A message from Pastor John Henderson
In ‘Life Together’ Dietrich Bonhoeffer wrote, ‘Genuine spiritual authority is to be found only where the ministry of hearing, helping, bearing, and proclaiming is carried out.’
Today, as in Bonhoeffer’s day, we hear too much talk about important people as though they are the ones to be admired and followed. The loudest, most influential voices, those with their name up in lights and large followings on social media – we are told to be like them. We even have a new category for some of these non-productive, illusory people. They are called ‘influencers.’
But what if it’s all a lie? What if true greatness and genuine authority is something else entirely? What if it’s in hearing, helping, bearing, and being a servant? How would that change our world? How would it change us?
There have always been many servants among us who are not well known, and do not seek to be. They are known only to those for whom they care, and sometimes, because they work in the background, not even then. It could be a family member or friend. It could be a client or a complete stranger.
God is in such caring relationships. Caring for one another is not only the backbone of our society and our church, it’s how God chooses to be with us. God is here in and through our care for one another, more than he is in our grandiose plans and sweeping assurances.
Caring and sharing is ‘granular’. It is particular; it attends to the small things. In those small things, great things and even unimaginable things, can happen. A life can be changed. A soul can be raised from the dead. A life in darkness can suddenly light up.
Caring is not a single act, a single organisation, or a single process.

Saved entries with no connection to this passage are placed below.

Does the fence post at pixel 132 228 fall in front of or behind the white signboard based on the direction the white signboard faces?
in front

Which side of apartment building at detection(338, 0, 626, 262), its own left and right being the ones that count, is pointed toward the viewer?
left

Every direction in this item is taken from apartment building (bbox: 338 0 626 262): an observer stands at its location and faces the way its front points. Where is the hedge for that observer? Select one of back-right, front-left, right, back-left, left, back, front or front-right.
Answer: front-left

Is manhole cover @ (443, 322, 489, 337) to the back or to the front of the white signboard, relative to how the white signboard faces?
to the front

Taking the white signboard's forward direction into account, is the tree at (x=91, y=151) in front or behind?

It is a matrix, like a web, that holds the world together. Governments and institutions focus on programs, projects and budgets, because that’s what they can see, that’s what they can manage. The individuals and communities who do the caring, however, and those who support them, are not so bound. They see the person, loved by God but often unappreciated or unsupported. They provide opportunities for connection, reaching out without coercion, giving without expecting anything in return. This is the way of Christ in the world, both consciously and unconsciously. He is alive among his people.
It’s a wonderful thing that the LCANZ has resolved to mark ‘Christian Care Sunday’. It is an even better thing that the love of Christ compels us to care for one another fully, giving ourselves for each other as he has given himself for us.
There we will find our true selves, and our true authority, which is to love one another with the same love we have in Christ. May we always thank God for those who have cared for us in life, as we too, in our turn, care for others.